-------- Text shown


    (All that aside, I really appreciate this post. History is interesting!)

  2. Gustopher says:

    While he was not particularly fond of Nixon, his Vice-President, he saw to his training. In the fall of 1953, he sent Nixon and his wife on a sixty-eight-day trip through Asia, followed by other foreign assignments,

    Sure, sure, he was sending Nixon away for months at a time as “training”. No, it had nothing to do with not being particularly fond of the man, definitely not some kind of banishment, clearly training. Sure.

  3. Gustopher says:

    @Trumwill:

    Cheney and Biden have added something new, as non-heir-apparent selections. But not coincidentally, they were chosen by young and healthy presidents. The overwhelming likelihood that an older presidential candidate, like Hillary or Jeb, will go back to the heir apparent model. If Walker or Rubio, we might (only might!) get an experience-the-principal-doesn’t-have model again…

    There’s not a great pattern of VPs going on to be president absent an assassination. It makes sense to give the role to an elder statesman who can do some of the work and be a perfectly adequate caretaker President if something happens to the elected President.

    That’s why I hope Clinton chooses Biden as her VP. The man is perfect for the job.

  4. Trumwill says:

    @Gustopher: In applicable cases (two terms and later ran), the data set is limited to three. One was a successor, one lost but became president later, and one won the popular vote and would have been elected later if he had won.

----------------
-------- Available data

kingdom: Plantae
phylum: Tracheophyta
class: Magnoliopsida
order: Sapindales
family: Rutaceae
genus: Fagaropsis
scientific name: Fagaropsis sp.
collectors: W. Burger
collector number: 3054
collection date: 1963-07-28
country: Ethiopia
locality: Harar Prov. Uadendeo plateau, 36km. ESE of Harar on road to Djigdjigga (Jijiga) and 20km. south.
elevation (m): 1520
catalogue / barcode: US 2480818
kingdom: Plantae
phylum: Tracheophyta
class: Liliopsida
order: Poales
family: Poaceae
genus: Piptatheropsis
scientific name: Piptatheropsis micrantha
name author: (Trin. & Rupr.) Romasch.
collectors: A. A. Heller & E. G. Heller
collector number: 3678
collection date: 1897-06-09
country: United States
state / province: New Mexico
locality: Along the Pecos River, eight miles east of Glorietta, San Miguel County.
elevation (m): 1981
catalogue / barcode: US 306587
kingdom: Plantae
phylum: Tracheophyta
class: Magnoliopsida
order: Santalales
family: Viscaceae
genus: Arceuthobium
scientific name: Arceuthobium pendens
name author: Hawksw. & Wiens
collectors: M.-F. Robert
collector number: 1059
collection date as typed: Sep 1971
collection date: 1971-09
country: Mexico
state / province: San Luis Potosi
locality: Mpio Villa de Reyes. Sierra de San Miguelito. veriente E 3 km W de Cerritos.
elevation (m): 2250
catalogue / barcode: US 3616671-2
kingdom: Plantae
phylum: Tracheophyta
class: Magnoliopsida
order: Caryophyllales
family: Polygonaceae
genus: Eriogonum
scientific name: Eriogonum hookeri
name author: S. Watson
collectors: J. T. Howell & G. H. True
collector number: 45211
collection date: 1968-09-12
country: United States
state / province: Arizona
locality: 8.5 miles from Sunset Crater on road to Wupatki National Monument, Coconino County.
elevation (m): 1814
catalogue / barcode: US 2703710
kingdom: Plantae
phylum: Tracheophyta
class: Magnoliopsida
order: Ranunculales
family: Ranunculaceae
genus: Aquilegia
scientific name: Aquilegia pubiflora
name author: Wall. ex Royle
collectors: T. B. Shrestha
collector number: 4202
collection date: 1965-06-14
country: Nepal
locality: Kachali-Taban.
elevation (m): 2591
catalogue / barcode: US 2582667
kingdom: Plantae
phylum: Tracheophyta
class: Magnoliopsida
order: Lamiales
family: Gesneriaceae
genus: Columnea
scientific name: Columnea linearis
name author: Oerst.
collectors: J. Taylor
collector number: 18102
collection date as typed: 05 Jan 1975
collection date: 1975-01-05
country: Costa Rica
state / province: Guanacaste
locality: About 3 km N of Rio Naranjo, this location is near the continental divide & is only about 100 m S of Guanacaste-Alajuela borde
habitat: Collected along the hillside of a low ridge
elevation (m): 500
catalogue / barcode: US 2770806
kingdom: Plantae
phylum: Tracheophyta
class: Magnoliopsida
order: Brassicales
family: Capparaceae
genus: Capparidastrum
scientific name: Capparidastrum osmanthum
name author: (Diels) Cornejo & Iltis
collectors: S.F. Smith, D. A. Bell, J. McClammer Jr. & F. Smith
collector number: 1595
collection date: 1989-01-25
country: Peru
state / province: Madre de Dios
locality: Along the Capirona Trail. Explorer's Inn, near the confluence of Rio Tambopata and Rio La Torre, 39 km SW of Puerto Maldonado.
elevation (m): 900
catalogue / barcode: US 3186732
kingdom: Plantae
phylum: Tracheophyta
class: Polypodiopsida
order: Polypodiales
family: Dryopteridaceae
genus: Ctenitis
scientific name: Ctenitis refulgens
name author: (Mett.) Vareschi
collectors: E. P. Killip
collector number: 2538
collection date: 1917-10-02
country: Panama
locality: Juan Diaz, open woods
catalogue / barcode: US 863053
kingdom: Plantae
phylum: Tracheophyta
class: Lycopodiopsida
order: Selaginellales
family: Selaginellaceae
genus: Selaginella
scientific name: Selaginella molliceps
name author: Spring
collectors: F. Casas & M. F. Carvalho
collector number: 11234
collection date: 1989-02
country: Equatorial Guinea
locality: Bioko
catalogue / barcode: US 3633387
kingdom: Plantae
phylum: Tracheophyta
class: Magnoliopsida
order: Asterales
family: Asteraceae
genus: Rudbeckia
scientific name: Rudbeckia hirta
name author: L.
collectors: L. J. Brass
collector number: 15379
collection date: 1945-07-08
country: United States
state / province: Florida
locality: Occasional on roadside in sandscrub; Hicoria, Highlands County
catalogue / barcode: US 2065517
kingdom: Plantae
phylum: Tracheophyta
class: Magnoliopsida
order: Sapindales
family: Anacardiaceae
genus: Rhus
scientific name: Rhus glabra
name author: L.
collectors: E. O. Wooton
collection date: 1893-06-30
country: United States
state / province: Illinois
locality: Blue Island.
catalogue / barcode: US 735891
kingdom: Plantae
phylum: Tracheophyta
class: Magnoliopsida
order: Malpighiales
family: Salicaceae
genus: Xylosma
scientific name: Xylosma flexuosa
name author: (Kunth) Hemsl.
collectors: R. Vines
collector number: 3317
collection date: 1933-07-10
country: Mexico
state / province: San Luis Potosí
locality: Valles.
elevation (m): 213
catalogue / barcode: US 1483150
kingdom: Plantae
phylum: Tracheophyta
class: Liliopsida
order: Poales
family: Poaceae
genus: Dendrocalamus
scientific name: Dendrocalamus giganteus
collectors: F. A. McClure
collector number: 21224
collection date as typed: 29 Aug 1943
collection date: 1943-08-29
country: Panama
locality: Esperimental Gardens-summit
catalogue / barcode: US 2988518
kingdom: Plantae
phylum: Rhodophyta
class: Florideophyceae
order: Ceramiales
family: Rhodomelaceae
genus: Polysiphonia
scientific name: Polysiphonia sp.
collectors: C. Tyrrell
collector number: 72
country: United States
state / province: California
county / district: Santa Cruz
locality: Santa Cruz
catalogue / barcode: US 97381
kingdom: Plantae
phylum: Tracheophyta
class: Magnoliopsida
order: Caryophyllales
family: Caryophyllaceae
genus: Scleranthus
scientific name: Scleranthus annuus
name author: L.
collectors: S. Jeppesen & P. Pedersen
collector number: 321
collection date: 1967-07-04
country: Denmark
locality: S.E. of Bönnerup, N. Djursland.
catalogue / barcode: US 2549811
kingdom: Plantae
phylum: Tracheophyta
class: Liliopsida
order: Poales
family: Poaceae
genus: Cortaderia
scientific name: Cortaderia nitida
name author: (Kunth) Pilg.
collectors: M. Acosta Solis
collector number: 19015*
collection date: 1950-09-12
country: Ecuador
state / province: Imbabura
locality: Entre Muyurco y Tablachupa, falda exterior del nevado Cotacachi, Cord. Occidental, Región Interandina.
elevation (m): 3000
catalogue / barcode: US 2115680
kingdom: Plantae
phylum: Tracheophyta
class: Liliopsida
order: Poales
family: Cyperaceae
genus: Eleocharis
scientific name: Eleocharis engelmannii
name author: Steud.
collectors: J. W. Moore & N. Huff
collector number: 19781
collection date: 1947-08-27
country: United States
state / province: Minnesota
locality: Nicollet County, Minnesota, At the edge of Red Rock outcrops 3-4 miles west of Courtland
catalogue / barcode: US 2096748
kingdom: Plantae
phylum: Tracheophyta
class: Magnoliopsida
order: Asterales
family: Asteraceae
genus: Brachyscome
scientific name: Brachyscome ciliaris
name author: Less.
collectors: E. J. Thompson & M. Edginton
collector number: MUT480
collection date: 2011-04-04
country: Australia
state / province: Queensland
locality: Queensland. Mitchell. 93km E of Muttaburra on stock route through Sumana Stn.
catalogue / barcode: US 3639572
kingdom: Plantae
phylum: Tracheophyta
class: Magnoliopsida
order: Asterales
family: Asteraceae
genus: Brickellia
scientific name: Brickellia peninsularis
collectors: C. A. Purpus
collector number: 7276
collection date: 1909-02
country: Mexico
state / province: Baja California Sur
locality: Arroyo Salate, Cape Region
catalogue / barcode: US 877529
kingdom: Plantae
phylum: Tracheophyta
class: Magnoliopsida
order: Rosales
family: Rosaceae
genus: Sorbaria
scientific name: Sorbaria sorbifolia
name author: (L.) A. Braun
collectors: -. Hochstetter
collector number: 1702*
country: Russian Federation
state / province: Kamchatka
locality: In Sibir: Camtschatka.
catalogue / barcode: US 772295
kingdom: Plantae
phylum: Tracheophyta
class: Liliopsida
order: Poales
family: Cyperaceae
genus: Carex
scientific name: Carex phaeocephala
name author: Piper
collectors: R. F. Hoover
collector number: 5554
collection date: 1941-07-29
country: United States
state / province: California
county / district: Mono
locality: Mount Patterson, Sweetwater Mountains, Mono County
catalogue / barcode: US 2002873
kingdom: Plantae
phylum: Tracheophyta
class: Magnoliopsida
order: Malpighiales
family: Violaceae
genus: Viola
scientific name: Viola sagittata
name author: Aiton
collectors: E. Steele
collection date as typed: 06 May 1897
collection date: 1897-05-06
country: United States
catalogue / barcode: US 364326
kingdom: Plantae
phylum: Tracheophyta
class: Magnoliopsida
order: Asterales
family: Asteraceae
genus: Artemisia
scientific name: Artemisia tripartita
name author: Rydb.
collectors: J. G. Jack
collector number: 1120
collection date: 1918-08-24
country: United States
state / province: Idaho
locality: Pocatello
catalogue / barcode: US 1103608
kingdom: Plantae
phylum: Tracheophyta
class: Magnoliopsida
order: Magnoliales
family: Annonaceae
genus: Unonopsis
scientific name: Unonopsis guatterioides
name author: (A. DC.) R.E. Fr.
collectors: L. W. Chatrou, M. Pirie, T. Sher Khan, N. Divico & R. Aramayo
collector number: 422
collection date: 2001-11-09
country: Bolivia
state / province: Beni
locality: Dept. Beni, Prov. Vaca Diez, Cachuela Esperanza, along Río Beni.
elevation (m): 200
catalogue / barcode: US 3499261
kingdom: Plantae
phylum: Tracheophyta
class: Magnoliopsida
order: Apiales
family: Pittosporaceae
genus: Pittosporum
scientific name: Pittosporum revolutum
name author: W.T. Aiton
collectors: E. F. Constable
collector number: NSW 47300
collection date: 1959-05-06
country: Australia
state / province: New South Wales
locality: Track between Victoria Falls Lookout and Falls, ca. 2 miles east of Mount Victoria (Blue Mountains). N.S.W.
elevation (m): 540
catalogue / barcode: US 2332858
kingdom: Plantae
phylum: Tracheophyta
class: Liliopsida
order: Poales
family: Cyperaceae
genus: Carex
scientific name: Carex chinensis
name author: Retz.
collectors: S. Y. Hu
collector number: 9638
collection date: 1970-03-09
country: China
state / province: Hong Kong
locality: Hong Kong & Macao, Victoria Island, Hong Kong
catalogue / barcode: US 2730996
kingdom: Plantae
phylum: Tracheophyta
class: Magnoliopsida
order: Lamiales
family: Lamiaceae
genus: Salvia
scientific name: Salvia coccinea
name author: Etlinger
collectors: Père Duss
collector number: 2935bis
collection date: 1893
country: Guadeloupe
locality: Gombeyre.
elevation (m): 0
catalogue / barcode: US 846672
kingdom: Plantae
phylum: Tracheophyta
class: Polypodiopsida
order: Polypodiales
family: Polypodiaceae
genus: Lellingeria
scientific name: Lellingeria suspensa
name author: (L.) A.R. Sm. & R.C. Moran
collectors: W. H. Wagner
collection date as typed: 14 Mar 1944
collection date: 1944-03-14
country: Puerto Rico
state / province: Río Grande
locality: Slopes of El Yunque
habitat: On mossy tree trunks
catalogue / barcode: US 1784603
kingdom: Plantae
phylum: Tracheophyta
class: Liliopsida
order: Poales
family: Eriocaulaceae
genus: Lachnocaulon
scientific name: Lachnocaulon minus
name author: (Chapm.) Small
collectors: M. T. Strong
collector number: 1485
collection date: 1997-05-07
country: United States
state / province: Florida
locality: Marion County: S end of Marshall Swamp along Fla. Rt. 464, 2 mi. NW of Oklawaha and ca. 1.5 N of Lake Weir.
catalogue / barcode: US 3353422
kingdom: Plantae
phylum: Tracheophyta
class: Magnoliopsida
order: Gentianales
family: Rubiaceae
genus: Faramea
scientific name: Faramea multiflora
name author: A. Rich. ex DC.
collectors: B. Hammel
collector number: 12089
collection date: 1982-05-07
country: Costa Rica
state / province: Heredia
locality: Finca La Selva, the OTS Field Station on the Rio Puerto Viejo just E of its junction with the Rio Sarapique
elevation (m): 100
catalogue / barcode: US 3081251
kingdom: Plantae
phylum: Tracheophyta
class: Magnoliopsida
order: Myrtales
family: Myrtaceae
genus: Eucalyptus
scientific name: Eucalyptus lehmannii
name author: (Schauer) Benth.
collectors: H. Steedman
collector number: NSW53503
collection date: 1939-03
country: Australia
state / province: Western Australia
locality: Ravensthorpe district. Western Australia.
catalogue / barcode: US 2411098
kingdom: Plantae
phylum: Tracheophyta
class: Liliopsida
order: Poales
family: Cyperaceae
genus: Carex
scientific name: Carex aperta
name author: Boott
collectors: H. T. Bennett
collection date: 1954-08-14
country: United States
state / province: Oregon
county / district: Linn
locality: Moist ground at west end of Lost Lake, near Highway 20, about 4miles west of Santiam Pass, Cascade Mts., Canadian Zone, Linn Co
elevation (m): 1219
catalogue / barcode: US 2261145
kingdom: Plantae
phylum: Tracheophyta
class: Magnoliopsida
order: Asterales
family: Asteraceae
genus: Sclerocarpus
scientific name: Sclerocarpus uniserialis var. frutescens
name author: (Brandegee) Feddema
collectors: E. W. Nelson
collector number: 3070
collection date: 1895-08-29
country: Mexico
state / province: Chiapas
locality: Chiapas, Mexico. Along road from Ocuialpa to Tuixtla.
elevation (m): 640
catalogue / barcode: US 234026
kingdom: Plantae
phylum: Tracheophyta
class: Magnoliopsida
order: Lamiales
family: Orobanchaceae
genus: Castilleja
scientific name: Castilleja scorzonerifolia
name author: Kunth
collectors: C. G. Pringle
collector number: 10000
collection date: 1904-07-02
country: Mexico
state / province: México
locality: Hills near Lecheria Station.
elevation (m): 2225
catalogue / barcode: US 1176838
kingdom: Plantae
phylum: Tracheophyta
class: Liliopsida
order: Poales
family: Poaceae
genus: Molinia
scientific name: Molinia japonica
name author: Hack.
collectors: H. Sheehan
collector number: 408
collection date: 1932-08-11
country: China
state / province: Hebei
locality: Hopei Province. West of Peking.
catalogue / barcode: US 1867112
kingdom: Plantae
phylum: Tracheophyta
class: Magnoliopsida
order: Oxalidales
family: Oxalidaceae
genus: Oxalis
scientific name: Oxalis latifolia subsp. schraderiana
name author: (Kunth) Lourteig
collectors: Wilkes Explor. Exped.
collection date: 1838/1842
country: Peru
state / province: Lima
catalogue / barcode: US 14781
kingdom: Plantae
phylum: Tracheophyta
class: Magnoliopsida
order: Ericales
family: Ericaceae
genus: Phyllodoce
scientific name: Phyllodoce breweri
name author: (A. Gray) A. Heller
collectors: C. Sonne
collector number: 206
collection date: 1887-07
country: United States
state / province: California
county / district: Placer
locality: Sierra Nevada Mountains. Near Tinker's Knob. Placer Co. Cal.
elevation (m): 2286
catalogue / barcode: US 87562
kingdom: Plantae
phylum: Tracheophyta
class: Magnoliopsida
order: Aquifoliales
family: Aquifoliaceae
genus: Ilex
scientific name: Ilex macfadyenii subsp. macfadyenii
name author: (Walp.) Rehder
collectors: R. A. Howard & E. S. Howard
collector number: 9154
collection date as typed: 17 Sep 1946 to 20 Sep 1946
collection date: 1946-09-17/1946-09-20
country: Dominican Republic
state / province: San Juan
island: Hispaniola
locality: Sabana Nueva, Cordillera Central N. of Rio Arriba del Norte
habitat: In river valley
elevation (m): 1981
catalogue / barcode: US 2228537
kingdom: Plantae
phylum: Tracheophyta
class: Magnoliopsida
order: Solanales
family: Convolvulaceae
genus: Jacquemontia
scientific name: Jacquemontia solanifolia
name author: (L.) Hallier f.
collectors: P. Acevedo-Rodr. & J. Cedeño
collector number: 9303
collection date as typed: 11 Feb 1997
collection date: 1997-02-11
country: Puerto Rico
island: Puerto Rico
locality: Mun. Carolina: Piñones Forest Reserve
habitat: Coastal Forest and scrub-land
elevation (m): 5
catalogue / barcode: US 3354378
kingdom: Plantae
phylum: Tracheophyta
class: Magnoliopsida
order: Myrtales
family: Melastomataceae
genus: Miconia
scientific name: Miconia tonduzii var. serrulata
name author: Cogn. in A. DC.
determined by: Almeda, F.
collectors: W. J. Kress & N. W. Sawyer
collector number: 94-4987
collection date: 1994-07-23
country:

----------------

* **Work instruction 1**: For the comment thread on vice presidents, decide whether each statement agrees with it: (a) Gustopher hopes Clinton picks Biden as her VP; (b) the Nixons' Asia trip in the fall of 1953 lasted sixty days; (c) Trumwill says that in applicable cases the data set is limited to three. Answer yes or no for each, quoting the deciding words.
* **Work instruction 2**: Extend the comment thread on vice presidents past its final sentence.
The data have no connection to the text.

* **Your response 1**:
(a) Yes: "That’s why I hope Clinton chooses Biden as her VP."
(b) No: "a sixty-eight-day trip through Asia"
(c) Yes: "the data set is limited to three."

* **Your response 2**:
    The 1/3 immediate succession rate isn’t great and is perhaps an argument for the elder statesman model, but in HRC’s case, she is the elder statesman and so I see limited upside with going that route. And doing anything else (other than giving it to someone who is too old to run in eight years) is giving future party leadership to someone who is very likely to get the party’s nomination

  5. Dave Schuler says:

    I think that depends on your operative definition of “prepared”, Doug. The vice presidents since FDR’s death have been: Barkley, Nixon, Johnson, Humphrey, Agnew, Ford, Mondale, Bush, Quale, Gore, Cheney, and Biden. Of those which do you think were prepared?

    Of them I would say probably only Bush 41 (for whom I never voted). The others would just have muddled through as is the U. S. custom.

  6. Tyrell says:

    @Dave Schuler: As far as experience, skill, and knowing the ropes, I would go with Johnson and Hubert H. Humphrey. Johnson was one of the most skilled politicians of all. Humphrey was very personable, liked and respected by all.
    When Roosevelt died, most people had no idea who the vice president even was. But Truman proved to have the skills necessary. A leader synonymous with tough, decisive leadership.
    “Who in the h_____ is Harry Truman”
    Back then the leaders got together and got things done. That is what they need to do now.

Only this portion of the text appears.